Remoaner hysteria reaches fever pitch
CRANKING up the Remoaner rhetoric to a new pitch of hysteria, the head of the Paris-based Organisation for Economic Cooperation and Development predicts Brexit will be ‘ like the Blitz, except fortunately not the Blitz’.
Leave aside Angel Gurria’s nonsensical choice of words. Though he disingenuously insists all he wants is a soft and ‘seamless’ Brexit, his clear purpose is to frighten British voters into changing their minds.
Indeed, this intention is spelt out in his organisation’s report, which suggests reversing the decision to withdraw in a second referendum would have a ‘significant’ positive impact on our economy, while Brexit without a deal would wipe up to £40billion off UK growth by 2019.
Why we should believe these predictions is anyone’s guess. After all, this is the same OECD – repeatedly proved wrong – which warned of an immediate ‘major negative shock’ after a Leave vote (before having to backtrack when the economy refused to stop growing).

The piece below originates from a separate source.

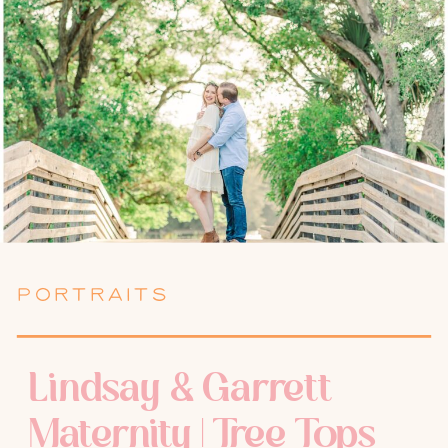
PORTRAITS
Lindsay & Garrett
Maternity | Tree Tops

Doesn’t this latest scaremongering also smack more of desperate propaganda than cool economic analysis?
Instead of trying to whip up panic in Britain, Mr Gurria should surely be lecturing Brussels on its duty to press ahead with a mutually beneficial trade deal.
Indeed, it becomes clearer by the day that Europe’s negotiators are betraying the 500million people whose interests they purport to represent.
They may pretend they are delaying trade talks because they first want firm guarantees for EU citizens based in the UK (which Britain has offered) and agreement on the Irish border (which will depend on the nature of a trade deal).
But yesterday the mask slipped. As a close ally of Angela Merkel all but confirmed, the real sticking point is money. The fact is that the EU is desperately worried about how it will fill the gap in its budget when its second largest contributor leaves, calculating that the longer it keeps us waiting for trade talks, the more cash it can extort from us.
In other words, the negotiators are more concerned about funding their own bureaucracy and lavish perks than with the interests of countless farmers, factory hands and others all over Europe whose jobs depend on access to British markets.
Don’t take the Mail’s word for it that our partners need us more than we need them. Yesterday, even Bank of England Governor Mark Carney – the former cheerleader for Project Fear – admitted as much, when he said losing access to the City would cause huge problems for our partners, while UK banks are better prepared than the EU’s for a future without a deal.
Isn’t this the message Mr Gurria should be ramming home to Brussels? Meanwhile, wouldn’t he do well to remember that the Blitz was Britain’s finest hour – and Europe’s darkest?